The press was hard, but it didn't look too hard on the video. The video definitely helps me see that the weight moved fairly easily should give me some confidence the next time I press. 
The deadlift is moving pretty easily right now. I just need to embrace the grind and expect every rep to feel difficult even if they move quickly. 


My waist has also shrunk down to what it was 7-8 years ago! I no longer need the larger belt!

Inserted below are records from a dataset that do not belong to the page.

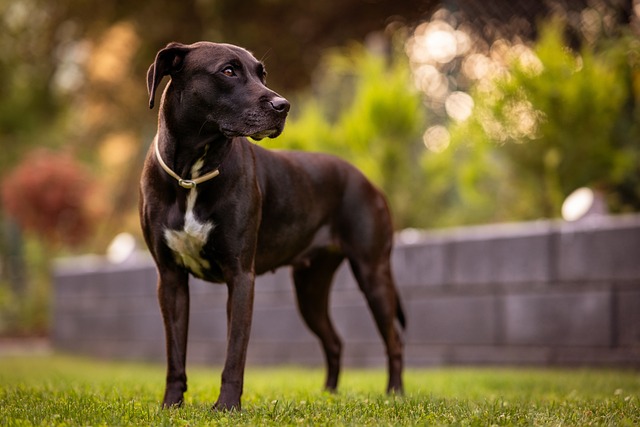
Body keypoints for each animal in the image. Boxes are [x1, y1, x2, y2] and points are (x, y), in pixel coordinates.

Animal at [142, 41, 408, 412]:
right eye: (228, 71)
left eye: (261, 73)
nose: (283, 106)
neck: (190, 174)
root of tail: (367, 180)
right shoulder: (170, 279)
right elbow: (175, 353)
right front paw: (171, 405)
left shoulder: (241, 277)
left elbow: (235, 352)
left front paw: (226, 407)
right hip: (310, 289)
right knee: (335, 341)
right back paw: (329, 395)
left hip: (373, 274)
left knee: (394, 341)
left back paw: (395, 394)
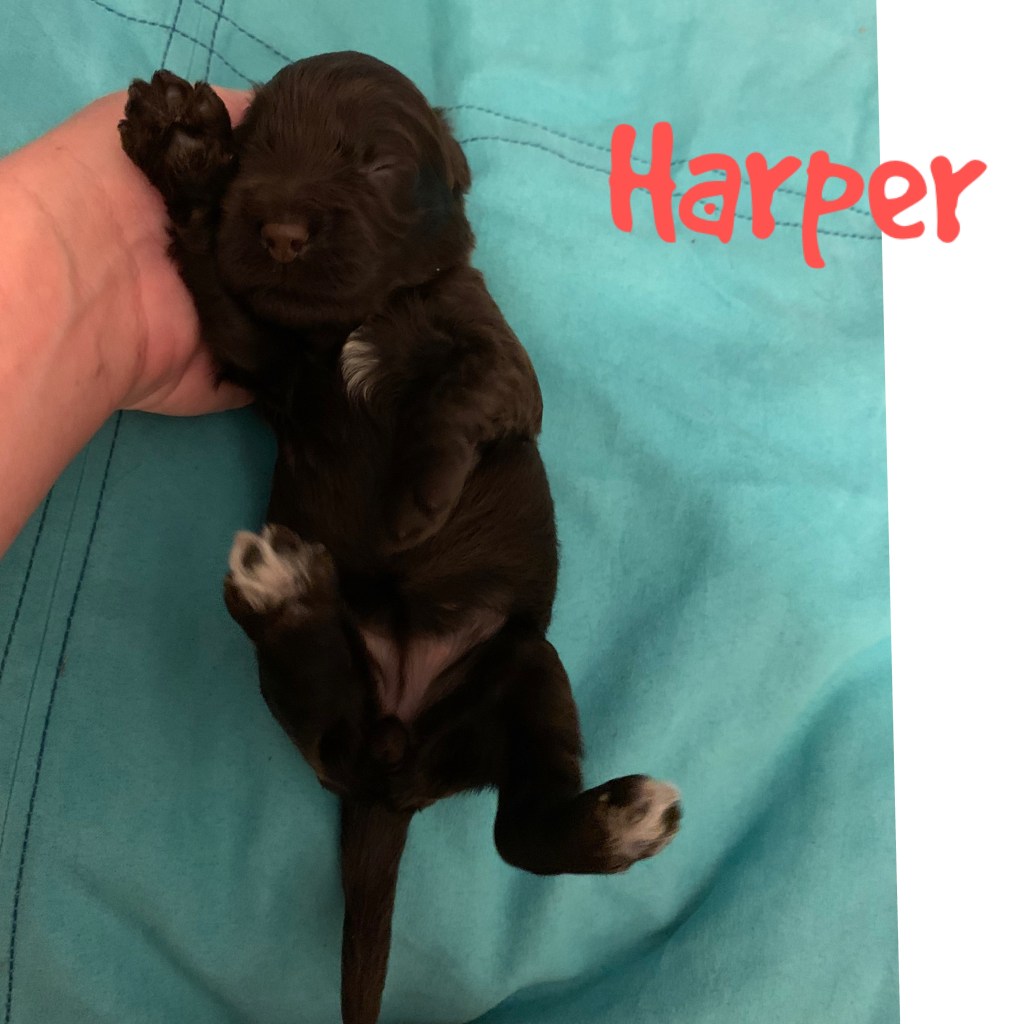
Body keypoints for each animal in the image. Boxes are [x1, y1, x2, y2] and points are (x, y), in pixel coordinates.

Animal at [119, 51, 682, 1024]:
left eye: (377, 164)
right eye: (253, 157)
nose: (282, 232)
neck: (355, 318)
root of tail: (399, 760)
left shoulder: (504, 362)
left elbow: (458, 386)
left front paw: (418, 504)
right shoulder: (258, 354)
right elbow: (218, 276)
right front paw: (182, 145)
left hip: (526, 670)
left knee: (518, 831)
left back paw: (617, 820)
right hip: (320, 688)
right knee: (331, 736)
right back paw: (283, 594)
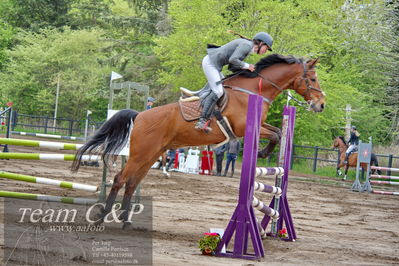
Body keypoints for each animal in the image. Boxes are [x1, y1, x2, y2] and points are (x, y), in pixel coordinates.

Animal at [72, 53, 328, 227]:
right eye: (313, 78)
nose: (321, 105)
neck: (253, 90)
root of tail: (140, 115)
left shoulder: (257, 126)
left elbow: (277, 131)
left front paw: (265, 152)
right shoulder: (244, 127)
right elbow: (274, 133)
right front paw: (263, 153)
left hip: (150, 155)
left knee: (132, 182)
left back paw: (126, 220)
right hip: (141, 154)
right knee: (119, 179)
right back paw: (102, 217)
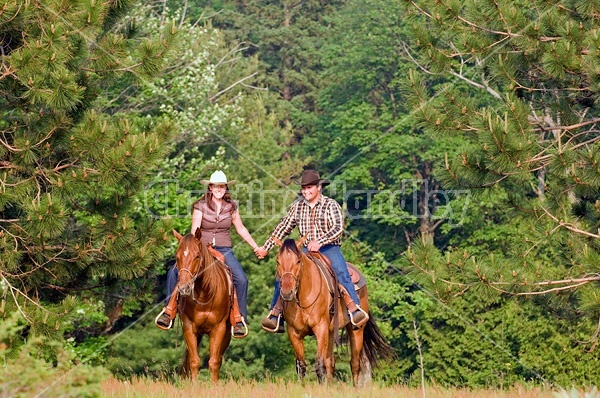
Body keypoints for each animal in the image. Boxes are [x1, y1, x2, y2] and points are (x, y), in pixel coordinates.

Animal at [173, 230, 232, 382]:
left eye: (197, 256)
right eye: (177, 257)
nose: (184, 287)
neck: (206, 293)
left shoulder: (219, 328)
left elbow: (214, 362)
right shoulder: (188, 327)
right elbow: (194, 361)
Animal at [276, 238, 394, 384]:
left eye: (298, 261)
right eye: (278, 261)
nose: (287, 292)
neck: (304, 297)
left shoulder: (320, 329)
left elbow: (319, 365)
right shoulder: (293, 332)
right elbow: (301, 366)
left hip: (356, 329)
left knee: (355, 364)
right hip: (331, 331)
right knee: (331, 363)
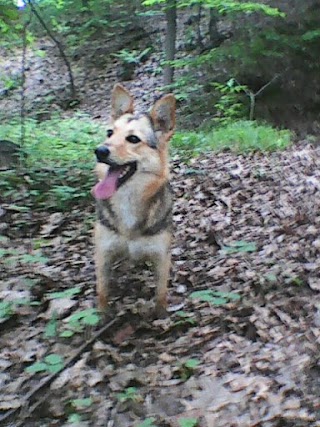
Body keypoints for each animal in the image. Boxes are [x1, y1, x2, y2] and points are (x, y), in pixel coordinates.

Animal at [91, 84, 176, 318]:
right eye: (109, 133)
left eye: (134, 139)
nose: (100, 150)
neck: (128, 199)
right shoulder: (103, 253)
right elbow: (102, 290)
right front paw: (102, 317)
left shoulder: (162, 256)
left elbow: (161, 293)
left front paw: (161, 316)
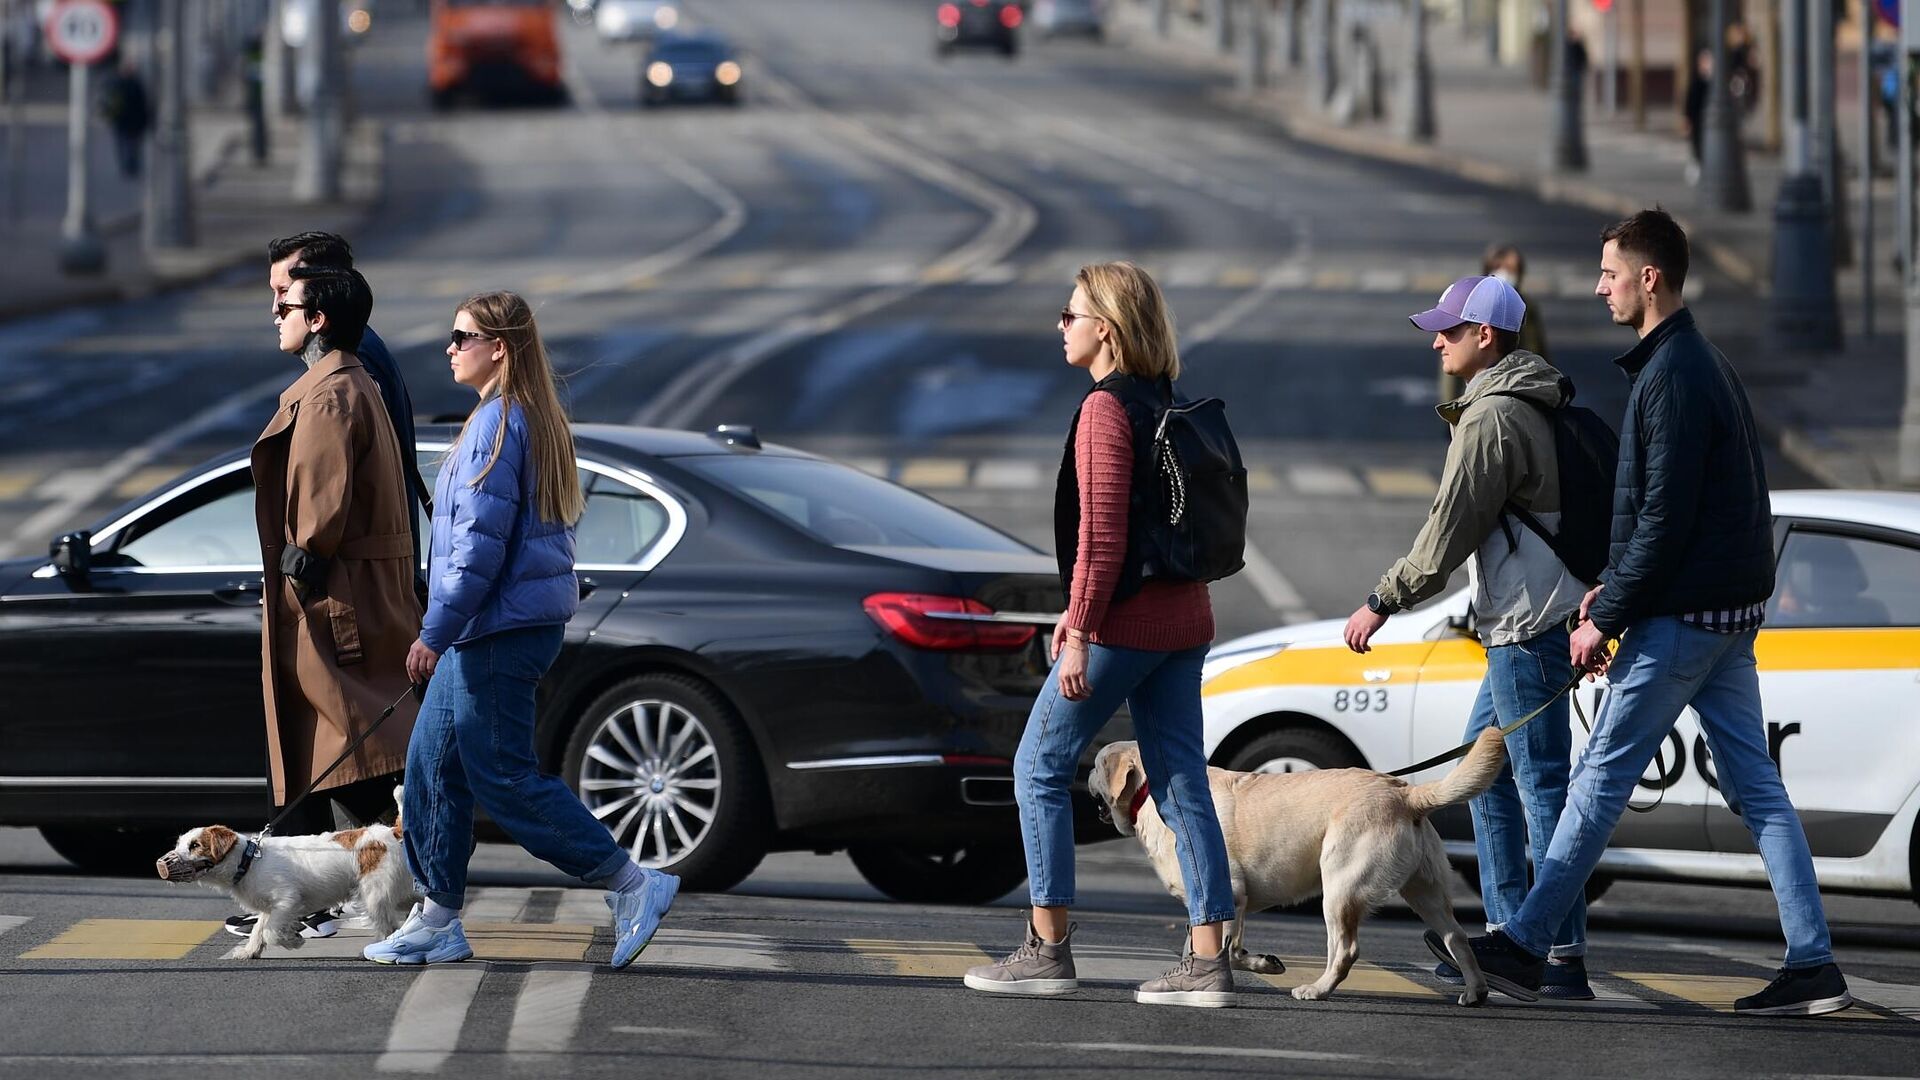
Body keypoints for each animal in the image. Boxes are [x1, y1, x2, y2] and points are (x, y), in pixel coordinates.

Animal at [1090, 726, 1505, 1006]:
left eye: (1095, 765)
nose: (1084, 775)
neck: (1150, 793)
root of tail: (1405, 792)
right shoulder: (1228, 901)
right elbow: (1211, 946)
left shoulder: (1227, 892)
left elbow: (1221, 949)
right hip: (1424, 891)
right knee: (1456, 937)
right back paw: (1476, 990)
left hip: (1339, 888)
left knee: (1346, 950)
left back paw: (1317, 989)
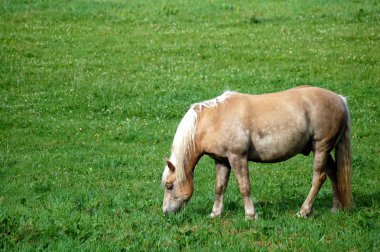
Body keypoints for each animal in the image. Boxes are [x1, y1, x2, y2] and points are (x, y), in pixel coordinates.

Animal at [161, 85, 354, 220]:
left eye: (170, 186)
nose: (165, 212)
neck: (214, 120)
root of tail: (340, 100)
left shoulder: (237, 158)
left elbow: (244, 187)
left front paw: (250, 215)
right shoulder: (222, 161)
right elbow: (220, 187)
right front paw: (215, 214)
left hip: (321, 148)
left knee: (318, 178)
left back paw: (304, 211)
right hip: (323, 150)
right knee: (334, 173)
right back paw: (336, 208)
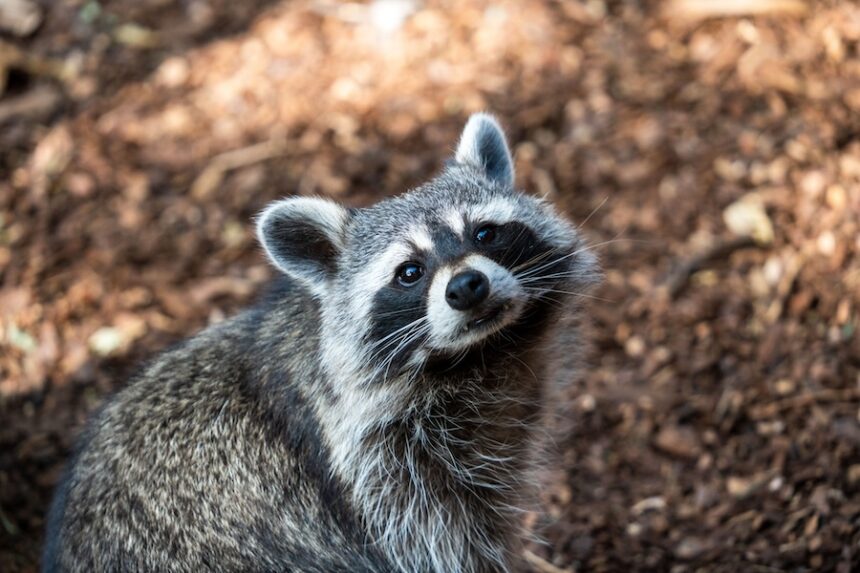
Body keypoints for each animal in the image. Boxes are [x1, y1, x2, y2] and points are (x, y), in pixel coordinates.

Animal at [43, 113, 599, 573]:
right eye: (409, 272)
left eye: (485, 234)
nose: (466, 287)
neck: (477, 359)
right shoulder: (380, 479)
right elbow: (447, 547)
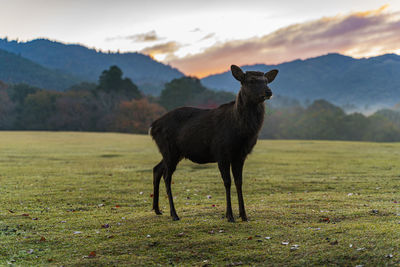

Wednesday, November 13, 2019

Day 10


I completed a B workout today:
  • Squat 235 pounds 3x5
  • Press 105 pounds 3x5
  • Deadlift 245 pounds x5 reps
My legs felt like gelatin while squatting. I played basketball this morning and my legs definitely felt the effects of my Monday squat session. When it came time to train, I spent longer warming up because my legs, especially my knees, were so tight. The second set of 5 reps was hard, but the first and third sets moved quickly. The press and deadlift moved well today. My hands are still feeling great since I changed how I grip the bar.

I haven’t been able to lift with my son because of our schedules, but he’s still making good progress. He may have an early stall, though, because he hasn’t been eating a whole lot.